*Problem description*: From the listing below, output only the lines starting at the line that has "Table 8: Density" and ending at the line that has "Figure 5: Chaotic", exactly as they appear, ends included.

*Excerpted records*:
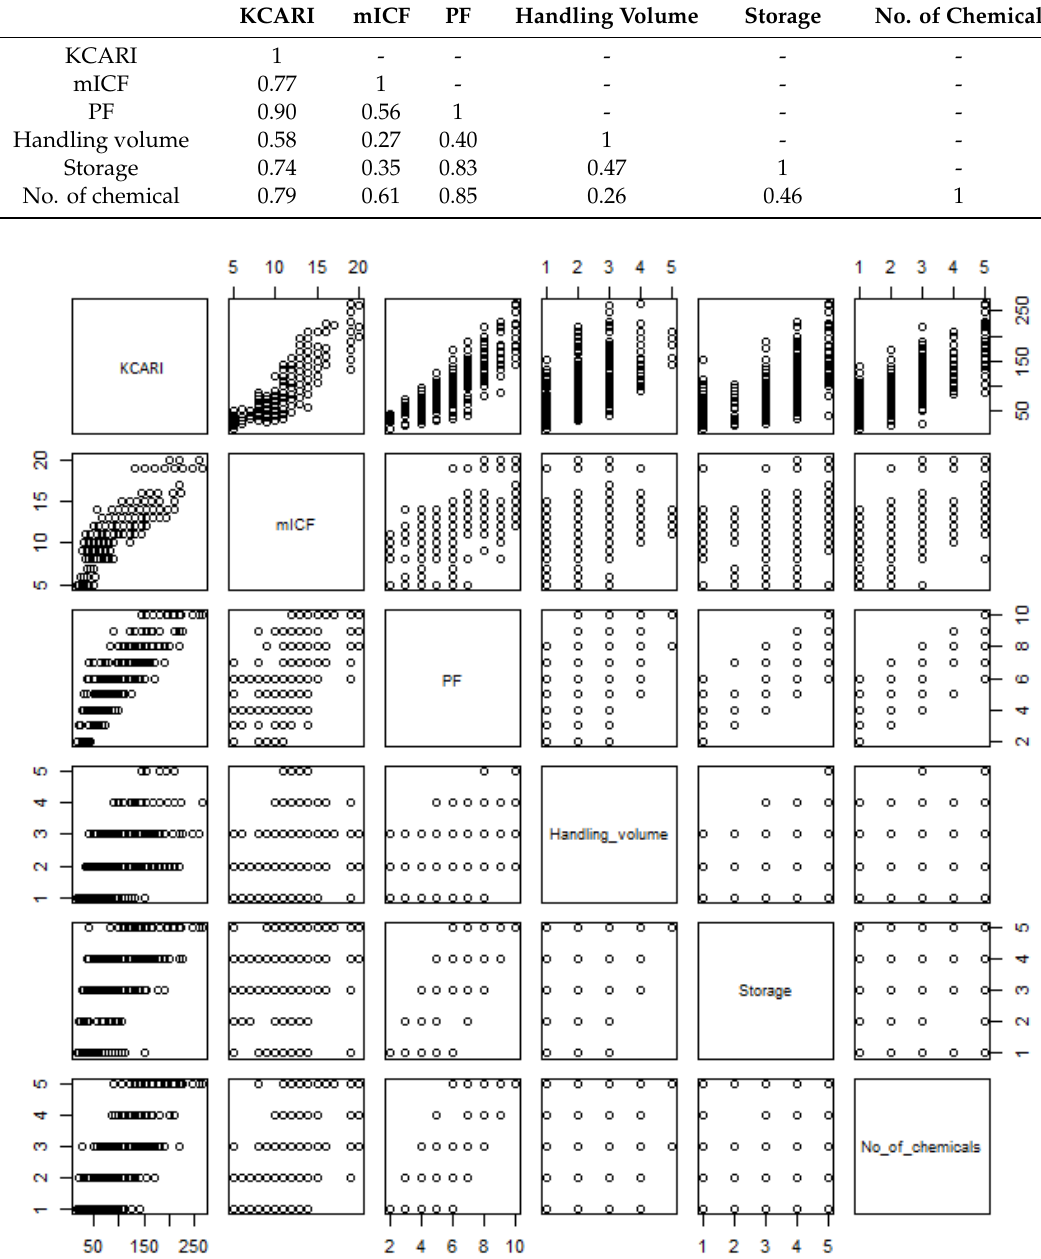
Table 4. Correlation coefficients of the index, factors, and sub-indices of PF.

* * *

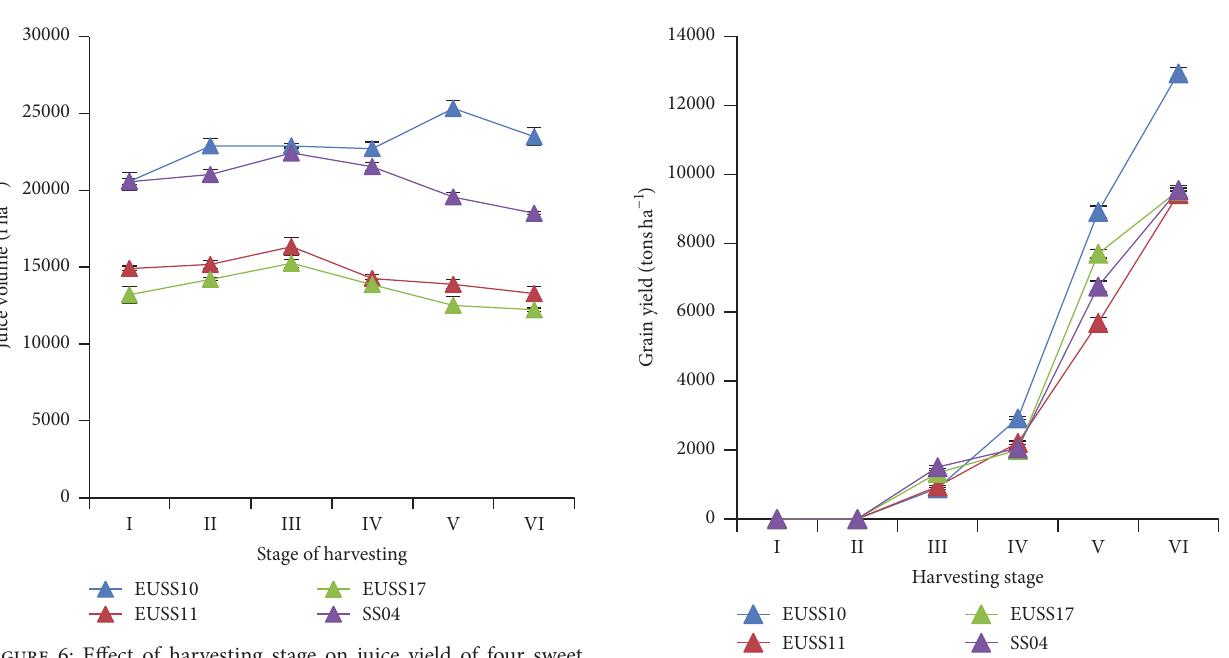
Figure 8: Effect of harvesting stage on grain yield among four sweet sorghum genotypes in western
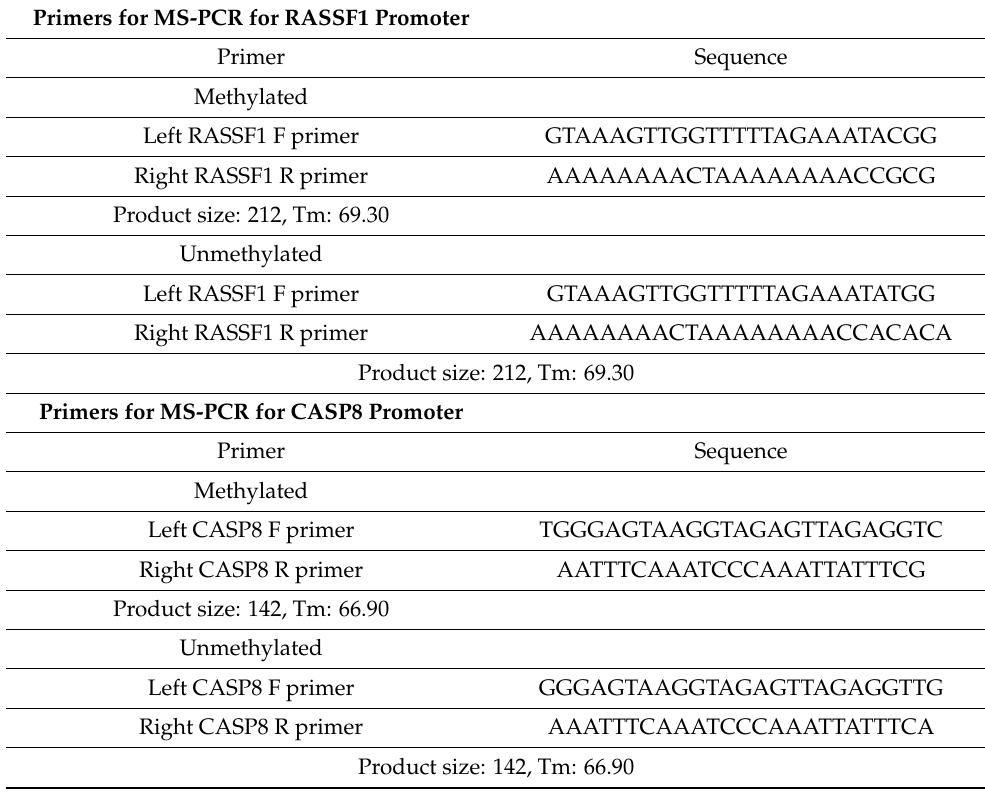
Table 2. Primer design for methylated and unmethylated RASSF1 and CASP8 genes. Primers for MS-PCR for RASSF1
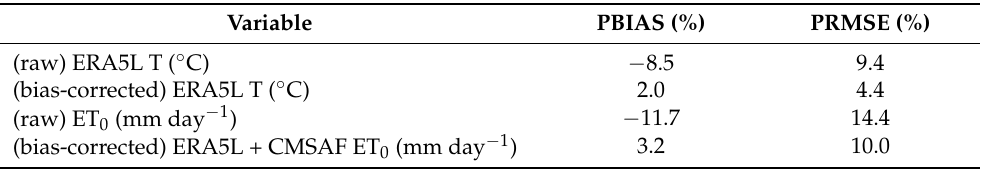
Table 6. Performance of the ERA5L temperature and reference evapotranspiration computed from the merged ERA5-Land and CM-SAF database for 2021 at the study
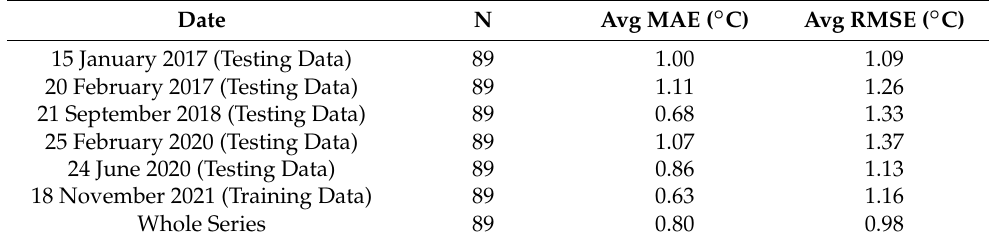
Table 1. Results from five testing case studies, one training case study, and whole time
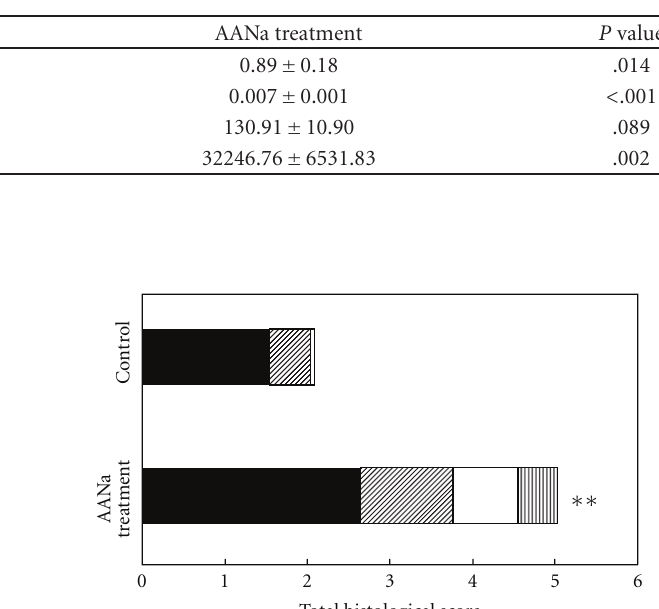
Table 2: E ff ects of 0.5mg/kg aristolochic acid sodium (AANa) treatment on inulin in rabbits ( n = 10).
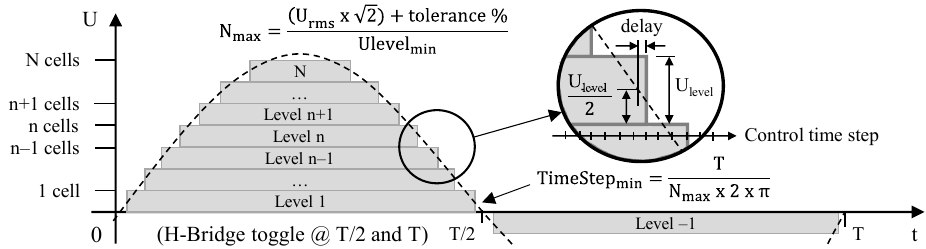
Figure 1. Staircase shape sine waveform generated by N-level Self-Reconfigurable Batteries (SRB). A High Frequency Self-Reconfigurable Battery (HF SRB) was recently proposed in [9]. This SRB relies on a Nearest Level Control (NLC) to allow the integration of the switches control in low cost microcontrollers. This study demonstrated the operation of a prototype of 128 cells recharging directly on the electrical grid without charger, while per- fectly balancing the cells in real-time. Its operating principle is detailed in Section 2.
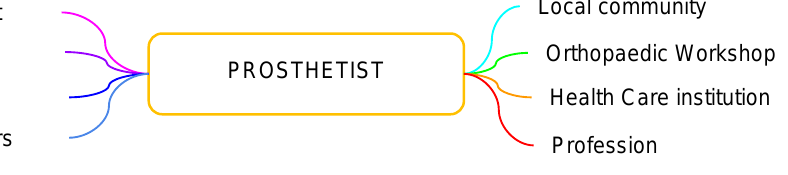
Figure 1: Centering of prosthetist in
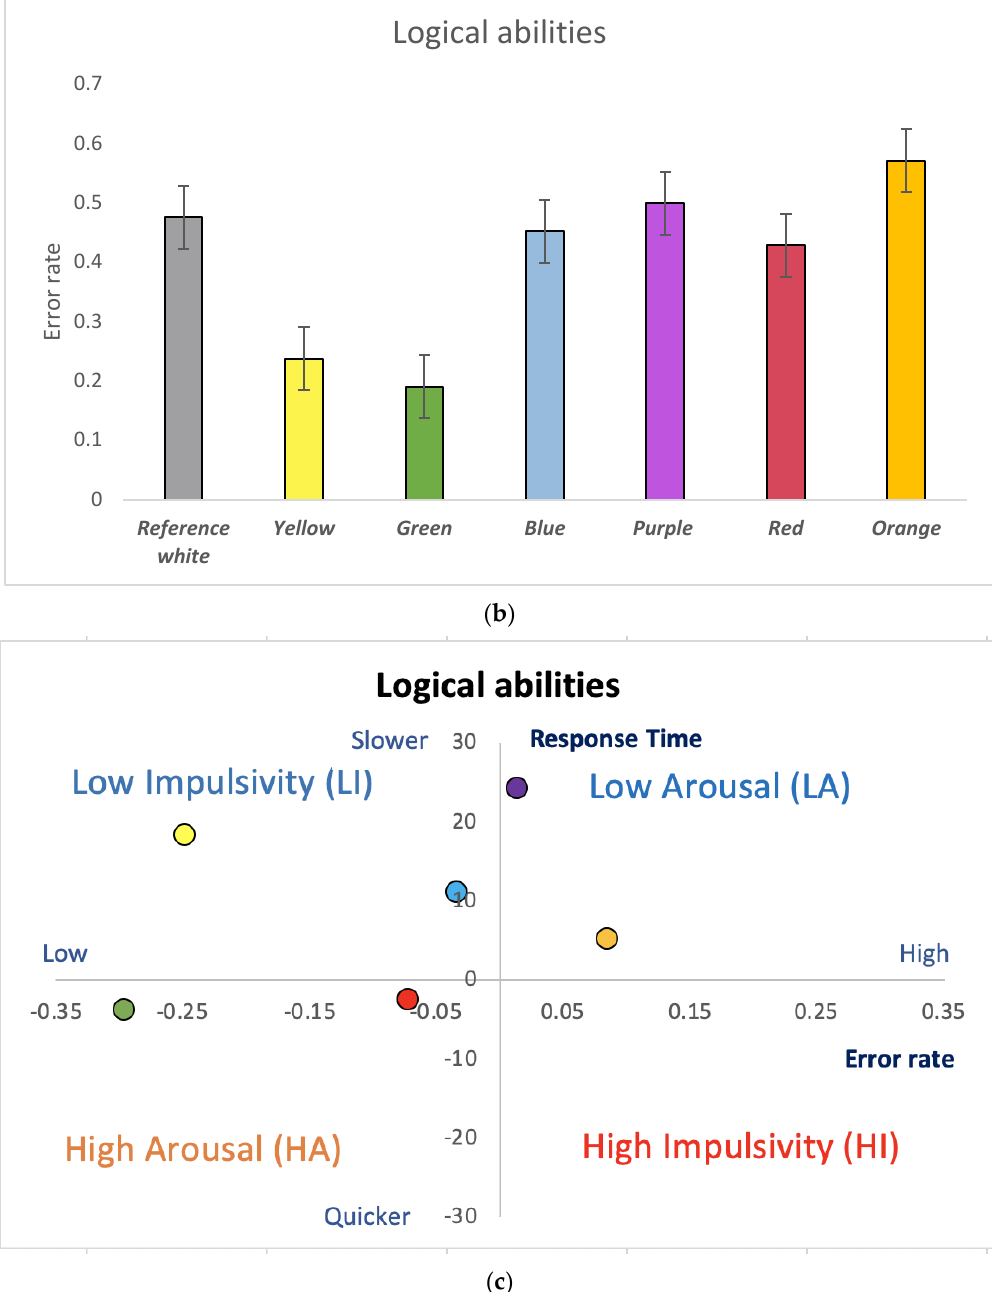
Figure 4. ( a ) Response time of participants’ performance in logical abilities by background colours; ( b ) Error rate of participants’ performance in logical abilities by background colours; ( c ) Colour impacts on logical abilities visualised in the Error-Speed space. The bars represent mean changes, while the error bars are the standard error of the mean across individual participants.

==

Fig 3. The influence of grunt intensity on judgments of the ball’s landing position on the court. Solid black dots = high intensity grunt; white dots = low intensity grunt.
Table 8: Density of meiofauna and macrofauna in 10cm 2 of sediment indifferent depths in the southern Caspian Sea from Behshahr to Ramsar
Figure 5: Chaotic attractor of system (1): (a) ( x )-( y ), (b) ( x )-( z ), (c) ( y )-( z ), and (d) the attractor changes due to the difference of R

*Response below*:
Table 8: Density of meiofauna and macrofauna in 10cm 2 of sediment indifferent depths in the southern Caspian Sea from Behshahr to Ramsar
Figure 5: Chaotic attractor of system (1): (a) ( x )-( y ), (b) ( x )-( z ), (c) ( y )-( z ), and (d) the attractor changes due to the difference of R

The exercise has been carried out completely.